## Dati forniti
═══
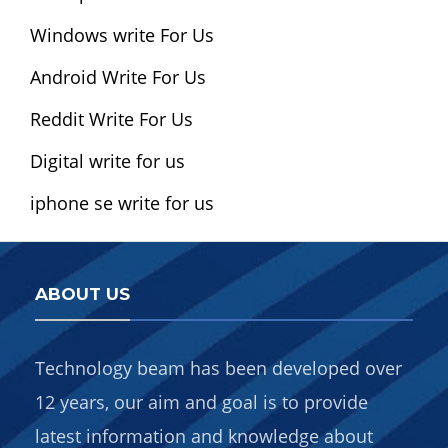
Windows write For Us
Android Write For Us
Reddit Write For Us
Digital write for us
iphone se write for us
ABOUT US
Technology beam has been developed over
12 years, our aim and goal is to provide
latest information and knowledge about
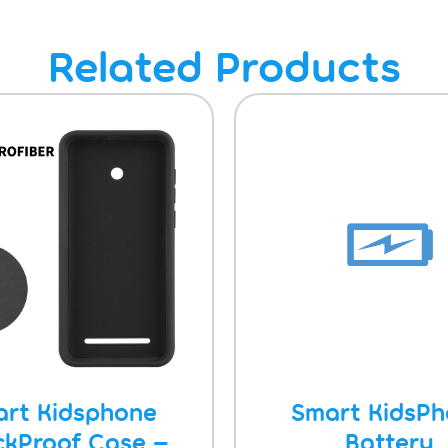
Related Products
rt Kidsphone
Smart KidsP
ckProof Case –
Battery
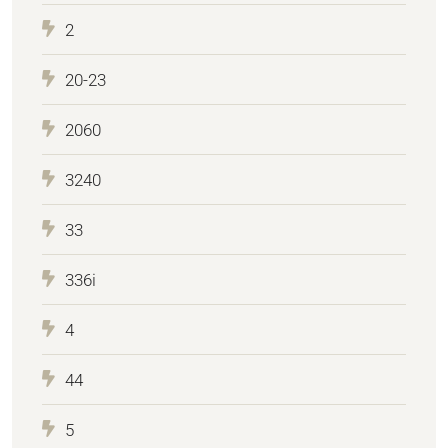
2
20-23
2060
3240
33
336i
4
44
5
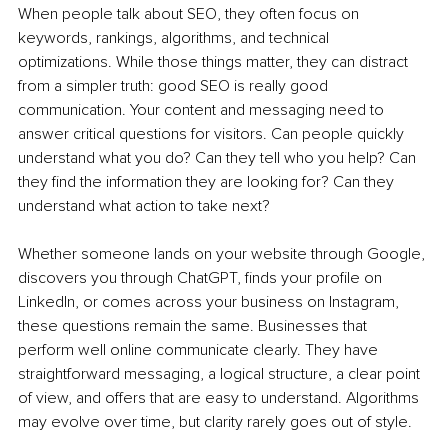
When people talk about SEO, they often focus on 
keywords, rankings, algorithms, and technical 
optimizations. While those things matter, they can distract 
from a simpler truth: good SEO is really good 
communication. Your content and messaging need to 
answer critical questions for visitors. Can people quickly 
understand what you do? Can they tell who you help? Can 
they find the information they are looking for? Can they 
understand what action to take next?
Whether someone lands on your website through Google, 
discovers you through ChatGPT, finds your profile on 
LinkedIn, or comes across your business on Instagram, 
these questions remain the same. Businesses that 
perform well online communicate clearly. They have 
straightforward messaging, a logical structure, a clear point 
of view, and offers that are easy to understand. Algorithms 
may evolve over time, but clarity rarely goes out of style.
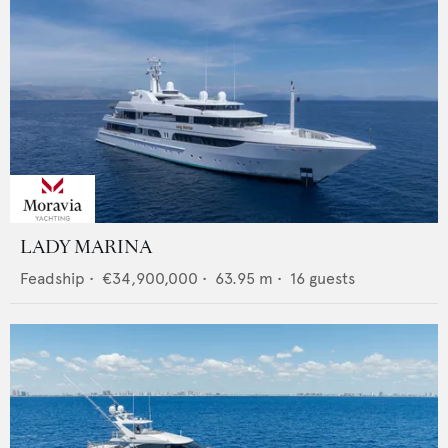
LADY MARINA
Feadship
•
€34,900,000
•
63.95
m •
16
guests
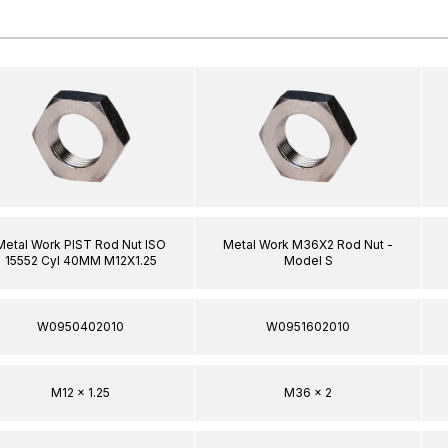
Metal Work PIST Rod Nut ISO
Metal Work M36X2 Rod Nut -
15552 Cyl 40MM M12X1.25
Model S
W0950402010
W0951602010
M12 x 1.25
M36 x 2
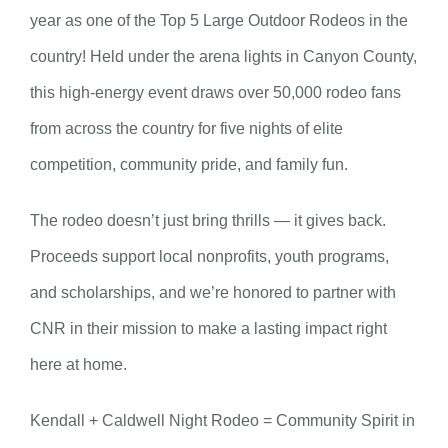
year as one of the Top 5 Large Outdoor Rodeos in the
country! Held under the arena lights in Canyon County,
this high-energy event draws over 50,000 rodeo fans
from across the country for five nights of elite
competition, community pride, and family fun.
The rodeo doesn’t just bring thrills — it gives back.
Proceeds support local nonprofits, youth programs,
and scholarships, and we’re honored to partner with
CNR in their mission to make a lasting impact right
here at home.
Kendall + Caldwell Night Rodeo = Community Spirit in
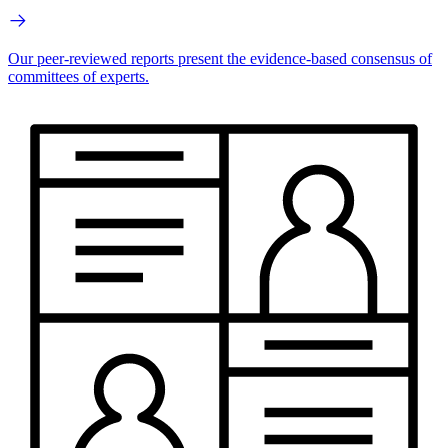
Our peer-reviewed reports present the evidence-based consensus of
committees of experts.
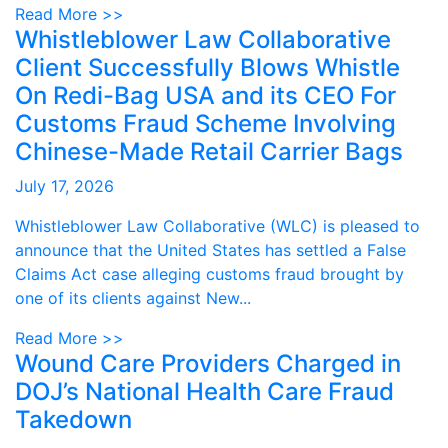
Read More >>
Whistleblower Law Collaborative
Client Successfully Blows Whistle
On Redi-Bag USA and its CEO For
Customs Fraud Scheme Involving
Chinese-Made Retail Carrier Bags
July 17, 2026
Whistleblower Law Collaborative (WLC) is pleased to
announce that the United States has settled a False
Claims Act case alleging customs fraud brought by
one of its clients against New...
Read More >>
Wound Care Providers Charged in
DOJ’s National Health Care Fraud
Takedown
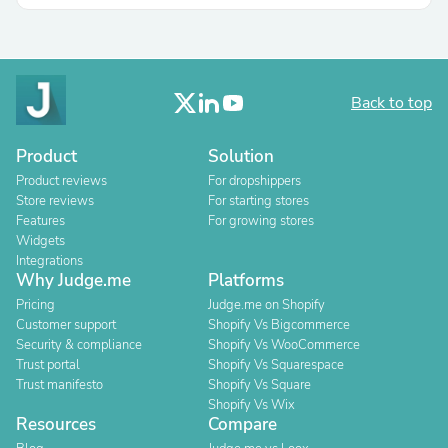
Back to top
Product
Solution
Product reviews
For dropshippers
Store reviews
For starting stores
Features
For growing stores
Widgets
Integrations
Why Judge.me
Platforms
Pricing
Judge.me on Shopify
Customer support
Shopify Vs Bigcommerce
Security & compliance
Shopify Vs WooCommerce
Trust portal
Shopify Vs Squarespace
Trust manifesto
Shopify Vs Square
Shopify Vs Wix
Resources
Compare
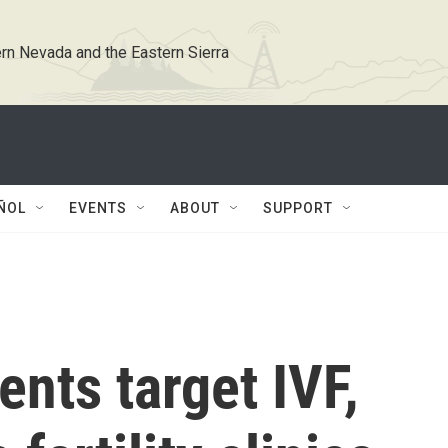
rn Nevada and the Eastern Sierra
ÑOL
EVENTS
ABOUT
SUPPORT
nts target IVF,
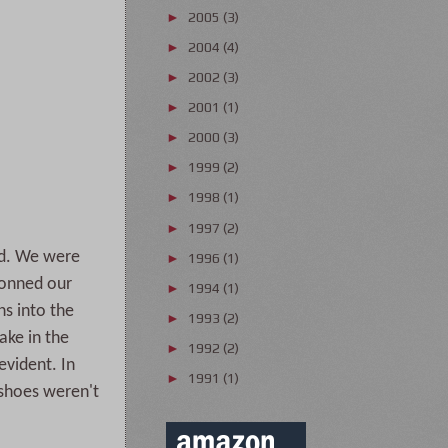
2005
(3)
►
2004
(4)
►
2002
(3)
►
2001
(1)
►
2000
(3)
►
1999
(2)
►
1998
(1)
►
1997
(2)
►
ed. We were
1996
(1)
►
 donned our
1994
(1)
►
ns into the
1993
(2)
►
ake in the
1992
(2)
►
evident. In
1991
(1)
►
shoes weren't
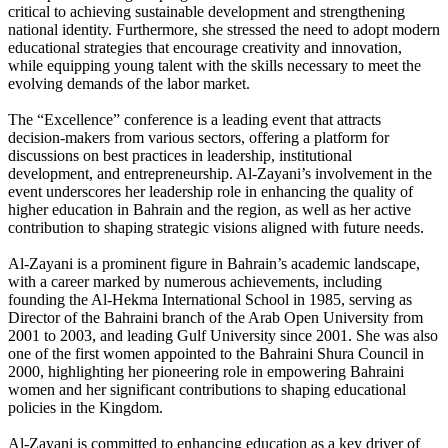
critical to achieving sustainable development and strengthening
national identity. Furthermore, she stressed the need to adopt modern
educational strategies that encourage creativity and innovation,
while equipping young talent with the skills necessary to meet the
evolving demands of the labor market.
The “Excellence” conference is a leading event that attracts
decision-makers from various sectors, offering a platform for
discussions on best practices in leadership, institutional
development, and entrepreneurship. Al-Zayani’s involvement in the
event underscores her leadership role in enhancing the quality of
higher education in Bahrain and the region, as well as her active
contribution to shaping strategic visions aligned with future needs.
Al-Zayani is a prominent figure in Bahrain’s academic landscape,
with a career marked by numerous achievements, including
founding the Al-Hekma International School in 1985, serving as
Director of the Bahraini branch of the Arab Open University from
2001 to 2003, and leading Gulf University since 2001. She was also
one of the first women appointed to the Bahraini Shura Council in
2000, highlighting her pioneering role in empowering Bahraini
women and her significant contributions to shaping educational
policies in the Kingdom.
Al-Zayani is committed to enhancing education as a key driver of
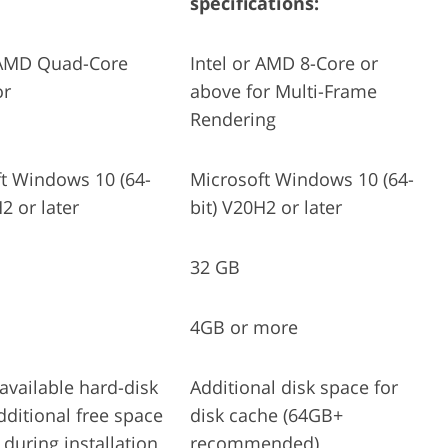
specifications:
r AMD Quad-Core
Intel or AMD 8-Core or
or
above for Multi-Frame
Rendering
t Windows 10 (64-
Microsoft Windows 10 (64-
2 or later
bit) V20H2 or later
32 GB
4GB or more
available hard-disk
Additional disk space for
dditional free space
disk cache (64GB+
 during installation
recommended)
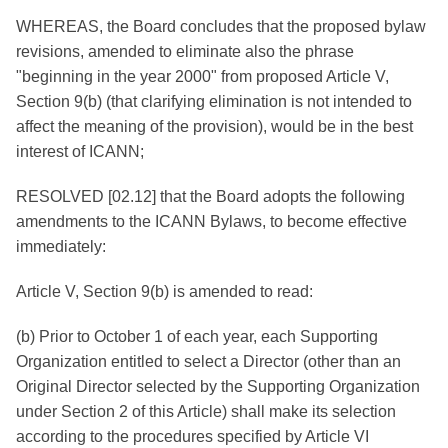
WHEREAS, the Board concludes that the proposed bylaw
revisions, amended to eliminate also the phrase
"beginning in the year 2000" from proposed Article V,
Section 9(b) (that clarifying elimination is not intended to
affect the meaning of the provision), would be in the best
interest of ICANN;
RESOLVED [02.12] that the Board adopts the following
amendments to the ICANN Bylaws, to become effective
immediately:
Article V, Section 9(b) is amended to read:
(b) Prior to October 1 of each year, each Supporting
Organization entitled to select a Director (other than an
Original Director selected by the Supporting Organization
under Section 2 of this Article) shall make its selection
according to the procedures specified by Article VI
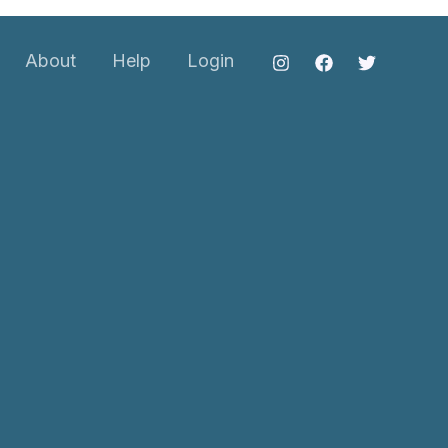
About
Help
Login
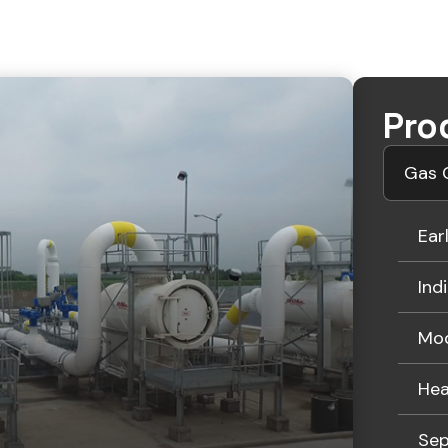
Pro
Gas G
Ear
Ind
Mod
Hea
Sep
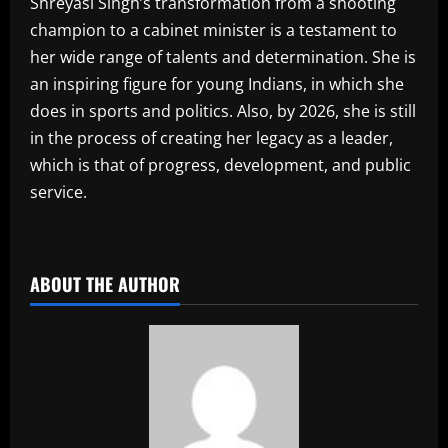
Shreyasi Singh’s transformation from a shooting
champion to a cabinet minister is a testament to
her wide range of talents and determination. She is
an inspiring figure for young Indians, in which she
does in sports and politics. Also, by 2026, she is still
in the process of creating her legacy as a leader,
which is that of progress, development, and public
service.
​
ABOUT THE AUTHOR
═══
## Obiettivo dell'esercizio
Riscrivi le righe dei record dalla riga con "year as one" fino alla riga con "committees of experts." compresa, sostituendo "family fun" con "family entertainment" e senza cambiare nient'altro. Non includere le immagini.

## Problema risolto
year as one of the Top 5 Large Outdoor Rodeos in the
country! Held under the arena lights in Canyon County,
this high-energy event draws over 50,000 rodeo fans
from across the country for five nights of elite
competition, community pride, and family entertainment.
The rodeo doesn’t just bring thrills — it gives back.
Proceeds support local nonprofits, youth programs,
and scholarships, and we’re honored to partner with
CNR in their mission to make a lasting impact right
here at home.
Kendall + Caldwell Night Rodeo = Community Spirit in
Our peer-reviewed reports present the evidence-based consensus of
committees of experts.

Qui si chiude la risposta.